4.1 Introduction: what is a byte?

A computer cannot store “numbers” or “letters”. The only thing a computer can store and work with is bits. A bit is binary, it is either a \(0\) or a \(1\). In fact from a physics perspective, a bit is just a blip of electricity that either is or isn’t there.

In the past the ASCII character set dominated computing. This set defines \(128\) characters including \(0\) to \(9\), upper and lower case alpha-numeric and a few control characters such as a new line. To store these characters required \(7\) bits since \(2^7 = 128\), but \(8\) bits were typically used for performance reasons. Table 3.1 gives the binary representation of the first few characters.

Bit representation Character
\(01000001\) A
\(01000010\) B
\(01000011\) C
\(01000100\) D
\(01000101\) E
\(01010010\) R

Table 3.1: The bit representation of a few ASCII characters.

The limitation of only gives having \(256\) characters led to the development of Unicode, a standard framework aimed at creating a single character set for every reasonable writing system. Typically, Unicode characters require sixteen bits of storage.
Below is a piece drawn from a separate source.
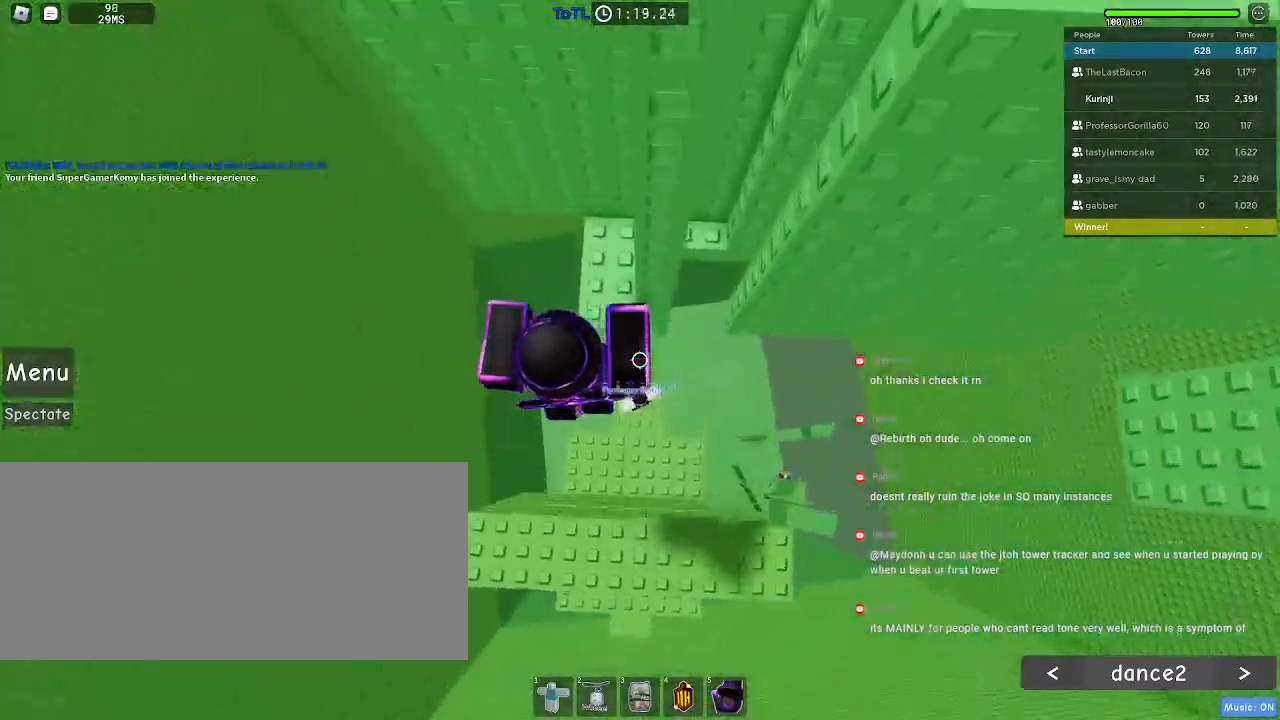
{"keys": ["d", "w"], "mouse": [], "events": [[334, "d", "down"]]}
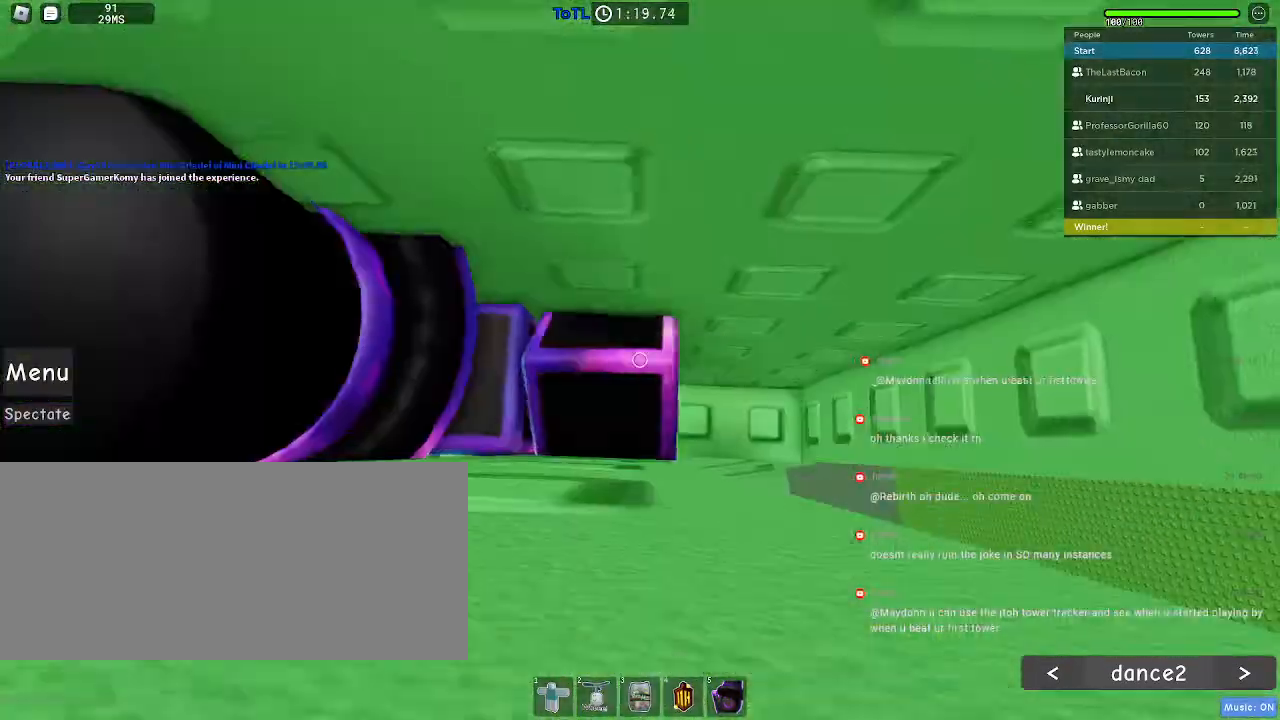
{"keys": ["d"], "mouse": [], "events": [[50, "w", "up"], [200, "mouse_left", "down"], [217, "mouse_left", "up"], [334, "d", "up"], [434, "d", "down"]]}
Eight bits is one byte, or ASCII character. So two ASCII characters would use two bytes or \(16\) bits. A pure text document containing \(100\) characters would use \(100\) bytes (\(800\) bits). Note that mark-up, such as font information or meta-data, can impose a substantial memory overhead: an empty .docx file requires about \(3,700\) bytes of storage.

When computer scientists first started to think about computer memory, they noticed that \(2^{10} = 1024 \simeq 10^3\) and \(2^{20} =1,048,576\simeq 10^6\), so they adopted the short hand of kilo- and mega-bytes. Of course, everyone knew that it was just a short hand, and it was really a binary power. When computers became more wide spread, foolish people like you and me just assumed that kilo actually meant \(10^3\) bytes.

Fortunately the IEEE Standards Board intervened and created conventional, internationally adopted definitions of the International System of Units (SI) prefixes. So a kilobyte (KB) is \(10^3 = 1000\) bytes and a megabyte (MB) is \(10^6\) bytes or \(10^3\) kilobytes (see table 3.2). A petabyte is approximately \(100\) million drawers filled with text. Astonishingly Google processes around \(20\) petabytes of data every day.

Factor Name Symbol Origin Derivation
\(2^{10}\) kibi Ki Kilobinary: \((2^{10})^1\)
\(2^{20}\) mebi Mi Megabinary: \((2^{10})^2\)
\(2^{30}\) gibi Gi Gigabinary: \((2^{10})^3\)
\(2^{40}\) tebi Ti Terabinary: \((2^{10})^4\)
\(2^{50}\) pebi Pi Petabinary: \((2^{10})^5\)

Table 3.2: Data conversion table. Credit: http://physics.nist.gov/cuu/Units/binary.html

Even though there is now an agreed standard for discussing memory, that doesn’t mean that everyone follows it. Microsoft Windows, for example, uses 1MB to mean \(2^{20}\)B. Even more confusing the capacity of a \(1.44\)MB floppy disk is a mixture, \(1\text{MB} = 10^3 \times 2^{10}\)B.